Here's the thing. The car was bought from the inlaws for $1750. I changed tran fluid/ filter/ gasket for $70 in parts. Tune up was $100 including plugs, wires and the thexton engine mover. New headlights for $60. One taillight for $50. New hoses are slated for summer 2013. I bought car cause first 60,000 miles were in it's first 2 yrs of life ( company sales car)and the last 10 yrs the mother in law put 35,000 miles on it. My daughter only drives it 25 miles a week. A lot of work I did(plugs/tranny) was to access condition of tran and engine as father in law would only tell me car was serviced every year. I bought cause tranny fluid looked good and engine ran fine. So I really don't want to invest too much more in a car that I want my oldest to drive for 2 yrs and my youngest to drive another 2 yrs. I want to keep it for a total of 4 years and the way the miles are being put on 6,000 miles. At least with new plugs wires and tran fluid car shouldn't let my daughter sit. BUT I will look into oil problem if it can reasonably be fixed. Tempted to epoxy dummy plug rather than pull throttle body to fix leak.


----------



## toolaholic (Jul 31, 2011)

Plus a ac delco fuel filter for $12 and a 20mm long style wrench( one it's only uses gm fuel filters) for $14.


----------



## Chokingdogs (Oct 27, 2012)

This has the potential to be fact.....

Obviously dissimilar metals - e.g. aluminum against steel/iron - can corrode together.

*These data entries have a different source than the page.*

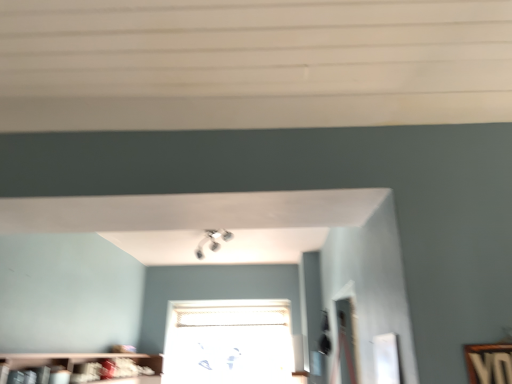
Question: Is transparent glass window at center oriented towards wooden bookshelf at lower left?

Choices:
 (A) yes
 (B) no

Answer: (A)

Question: Is transparent glass window at center shorter than wooden bookshelf at lower left?

Choices:
 (A) yes
 (B) no

Answer: (B)

Question: Considering the relative sizes of transparent glass window at center and wooden bookshelf at lower left in the image provided, is transparent glass window at center thinner than wooden bookshelf at lower left?

Choices:
 (A) yes
 (B) no

Answer: (A)

Question: Does transparent glass window at center come in front of wooden bookshelf at lower left?

Choices:
 (A) yes
 (B) no

Answer: (B)

Question: Is transparent glass window at center surrounding wooden bookshelf at lower left?

Choices:
 (A) no
 (B) yes

Answer: (A)

Question: Is transparent glass window at center looking in the opposite direction of wooden bookshelf at lower left?

Choices:
 (A) yes
 (B) no

Answer: (B)

Question: Is transparent glass window at center located within wooden bookshelf at lower left?

Choices:
 (A) yes
 (B) no

Answer: (B)

Question: From a real-world perspective, is wooden bookshelf at lower left positioned over transparent glass window at center based on gravity?

Choices:
 (A) yes
 (B) no

Answer: (B)

Question: Can you confirm if wooden bookshelf at lower left is smaller than transparent glass window at center?

Choices:
 (A) yes
 (B) no

Answer: (B)

Question: Can you confirm if wooden bookshelf at lower left is shorter than transparent glass window at center?

Choices:
 (A) yes
 (B) no

Answer: (A)

Question: Is wooden bookshelf at lower left facing away from transparent glass window at center?

Choices:
 (A) no
 (B) yes

Answer: (A)

Question: Can you confirm if wooden bookshelf at lower left is bigger than transparent glass window at center?

Choices:
 (A) no
 (B) yes

Answer: (B)

Question: Relative to wooden bookshelf at lower left, is transparent glass window at center in front or behind?

Choices:
 (A) front
 (B) behind

Answer: (B)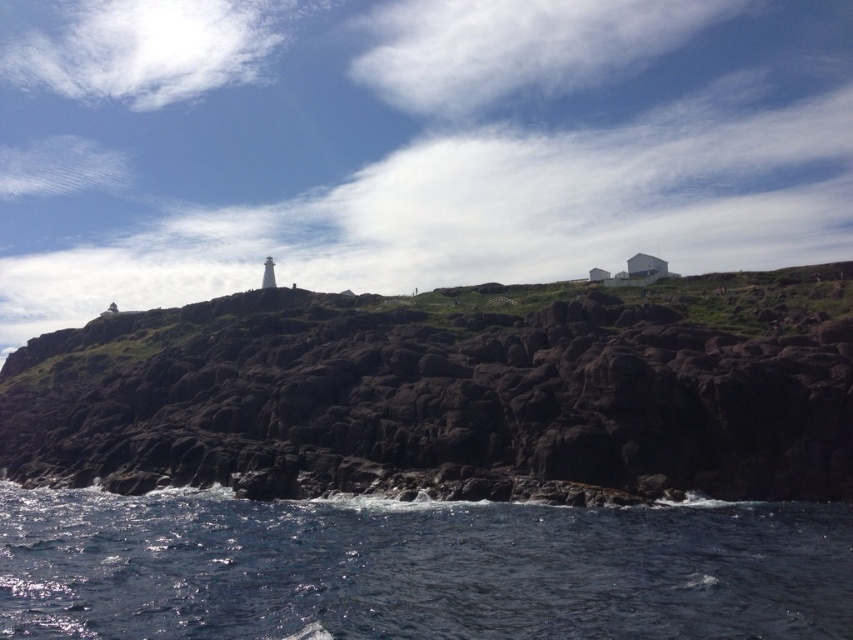
You are a geologist studying the coastal formations in this image. You need to locate the dark brown rocky cliff at center for your analysis. According to the coordinates provided, where exactly is it positioned?

The dark brown rocky cliff at center is located at point (433, 401).

Based on the photo, you are a photographer standing at the base of the dark brown rocky cliff at center. You want to capture a wide shot of the entire cliff in one frame. Based on the scene description, do you think you can step back far enough to fit the entire cliff into your camera frame without moving the camera position? Explain your reasoning using the provided information.

The dark brown rocky cliff at center is 210.23 feet away from the camera. Since the photographer is already at the base of the cliff, stepping back 210.23 feet would place them far enough to potentially capture the entire cliff in one frame, assuming the camera has a wide enough lens. However, the actual feasibility depends on the camera equipment and lens angle, but the distance suggests it might be possible.

You are a hiker standing at the base of the cliffs in the coastal landscape. You spot two points marked in the image. Which point, point (540, 433) or point (241, 500), is closer to you?

Point (540, 433) is closer to the viewer than point (241, 500).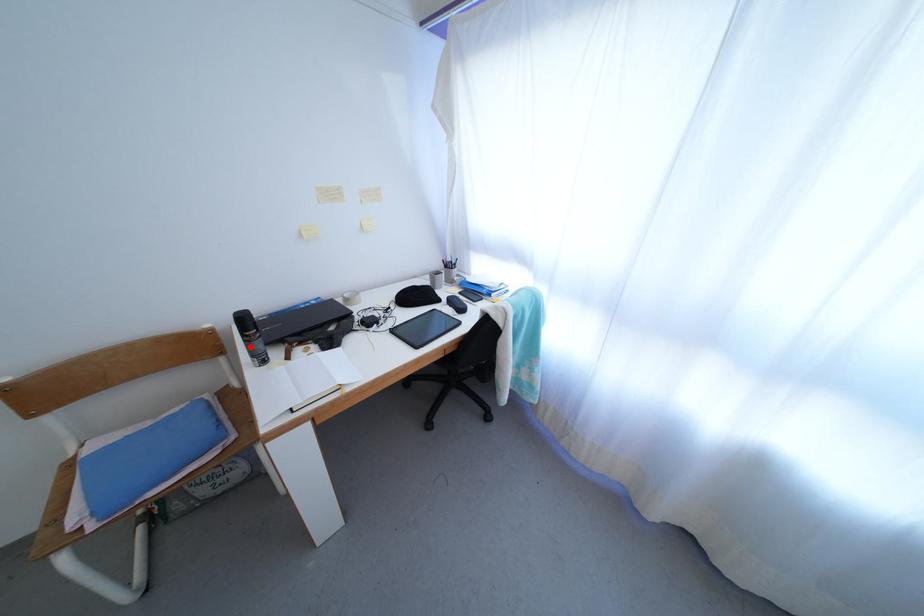
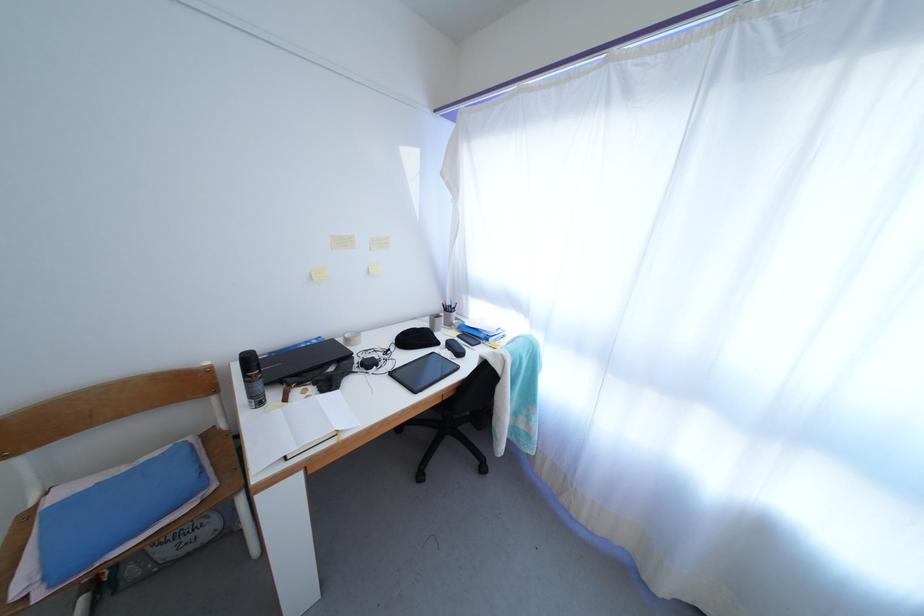
Where in the second image is the point corresponding to the highlighted location from the first image?

(250, 387)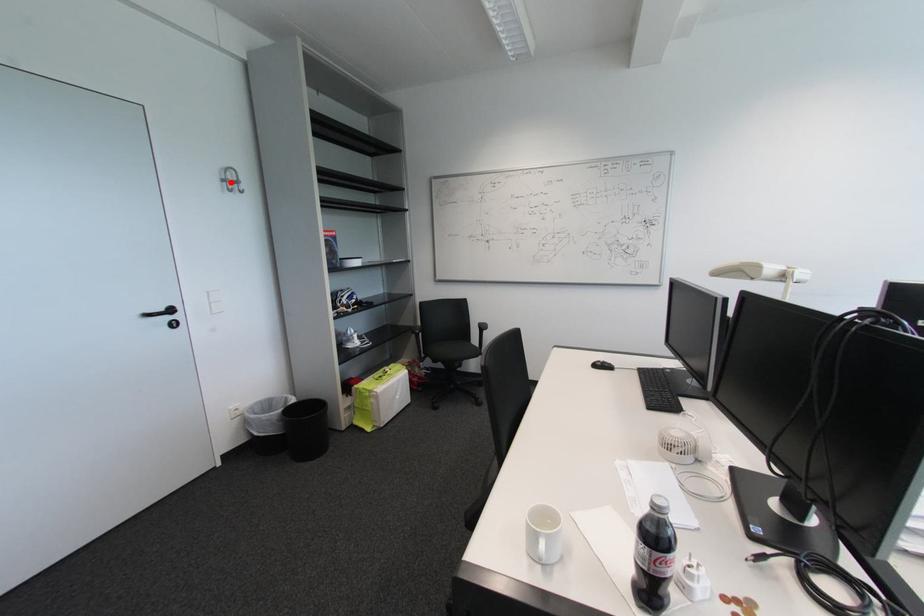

Spark plugs into aluminum heads is that exact scenario. Your mechanic was probably being cautious, assuming you may have no knowledge of when ( if ) the plugs were replaced in a car nearing 100K miles.

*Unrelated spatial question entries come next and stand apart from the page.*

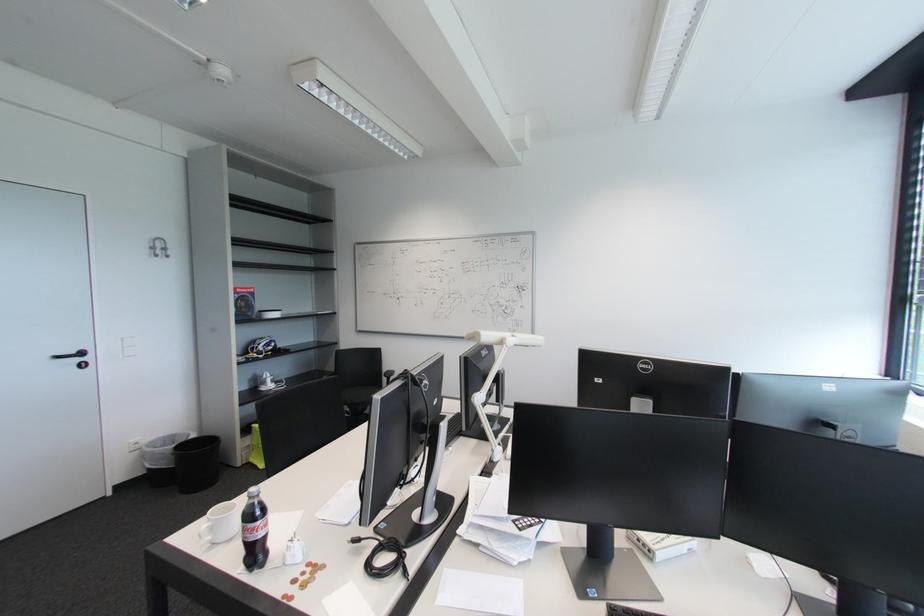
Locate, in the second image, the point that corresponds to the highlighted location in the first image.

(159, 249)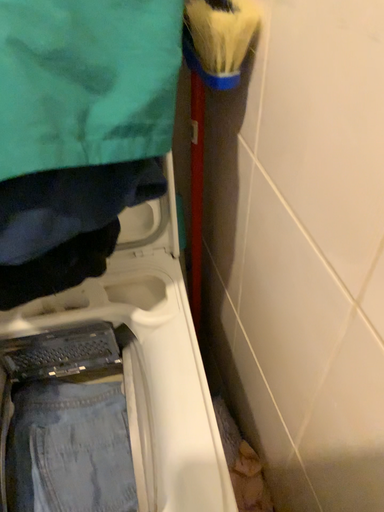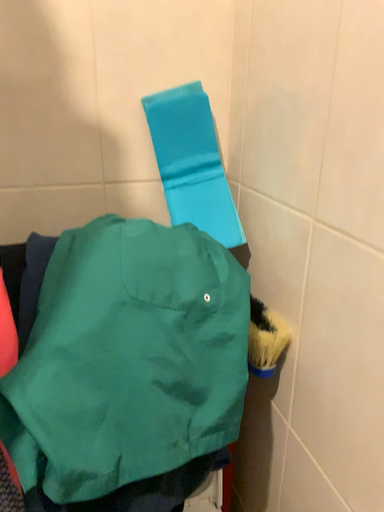
Question: How did the camera likely rotate when shooting the video?

Choices:
 (A) rotated upward
 (B) rotated downward

Answer: (A)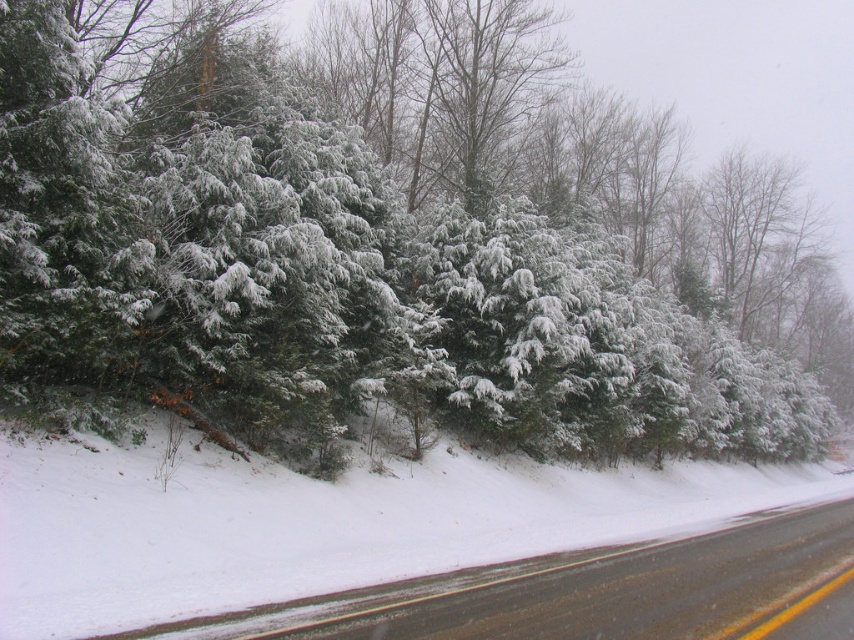
Question: Which point appears farthest from the camera in this image?

Choices:
 (A) (338, 67)
 (B) (651, 582)

Answer: (A)

Question: In this image, where is green matte evergreen trees at upper left located relative to black asphalt road at lower right?

Choices:
 (A) left
 (B) right

Answer: (B)

Question: Which of the following is the closest to the observer?

Choices:
 (A) black asphalt road at lower right
 (B) green matte evergreen trees at upper left

Answer: (A)

Question: Which point is farther to the camera?

Choices:
 (A) green matte evergreen trees at upper left
 (B) black asphalt road at lower right

Answer: (A)

Question: Can you confirm if green matte evergreen trees at upper left is positioned to the left of black asphalt road at lower right?

Choices:
 (A) no
 (B) yes

Answer: (A)

Question: From the image, what is the correct spatial relationship of green matte evergreen trees at upper left in relation to black asphalt road at lower right?

Choices:
 (A) above
 (B) below

Answer: (A)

Who knows why, exactly, they all came out easily. Could have been recently replaced, the oil leak, anti-seize on threads, etc. When replacing, you can use anti-seize to help aid removal next time around, but use it sparingly, a little goes a long way. Bear in mind there's some who frown on that practice, as they seem to think/believe anti-seize inhibits a proper ground path, and spark efficiency can suffer. 

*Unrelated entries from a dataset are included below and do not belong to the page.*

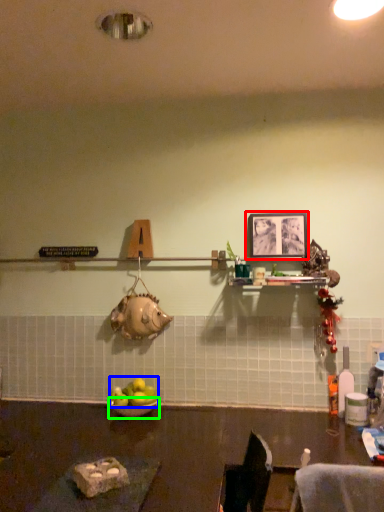
Question: Which object is the farthest from picture frame (highlighted by a red box)? Choose among these: apple (highlighted by a blue box) or bowl (highlighted by a green box).

Choices:
 (A) apple
 (B) bowl

Answer: (B)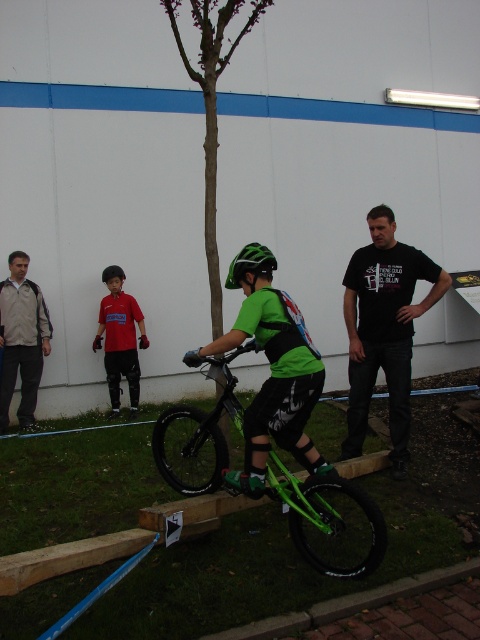
In the scene shown: Does black t-shirt at center lie behind red shirt at center?

No, it is in front of red shirt at center.

Is point (369, 348) less distant than point (120, 378)?

That is True.

Is point (389, 320) positioned after point (105, 362)?

No, (389, 320) is in front of (105, 362).

This screenshot has width=480, height=640. I want to click on black t-shirt at center, so click(x=384, y=328).

Does green matte bicycle at center have a larger size compared to black t-shirt at center?

Yes.

Measure the distance between green matte bicycle at center and camera.

green matte bicycle at center is 2.92 meters from camera.

The image size is (480, 640). What are the coordinates of `green matte bicycle at center` in the screenshot? It's located at tap(331, 522).

Consider the image. Is black t-shirt at center positioned before green matte bicycle helmet at center?

No, it is behind green matte bicycle helmet at center.

Who is positioned more to the left, black t-shirt at center or green matte bicycle helmet at center?

From the viewer's perspective, green matte bicycle helmet at center appears more on the left side.

Find the location of `black t-shirt at center`. black t-shirt at center is located at coordinates 384,328.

Oil on threads can come from a couple areas, chances are the rocker covers. I'm not familiar with that engine, so I don't know if plugs go in from the top - like a GM 4 cylinder, or in from the side like on your age old Chevy small block. If they go in from the top, a "quasi-hemi" setup, there'd be gaskets under the cover in addition to one around the perimeter.

A bad valve stem/seal can also lead to oil on the plug threads, from the inside out. If the car puffs blue smoke upon startup after sitting for a while, that's most likely a bad valve guide/seal.

The Ford deal and broken plugs wasn't so much metal fusing together, rather the spec'd out plugs for those engines extended beyond the threads in the cylinder head. So what ended up happening was several plug threads being exposed in the combustion chamber, and over time they'd corrode and get all funked up that when trying to remove all that gunk acted as a wedge and the plug would break and/or threads in the head would strip.


----------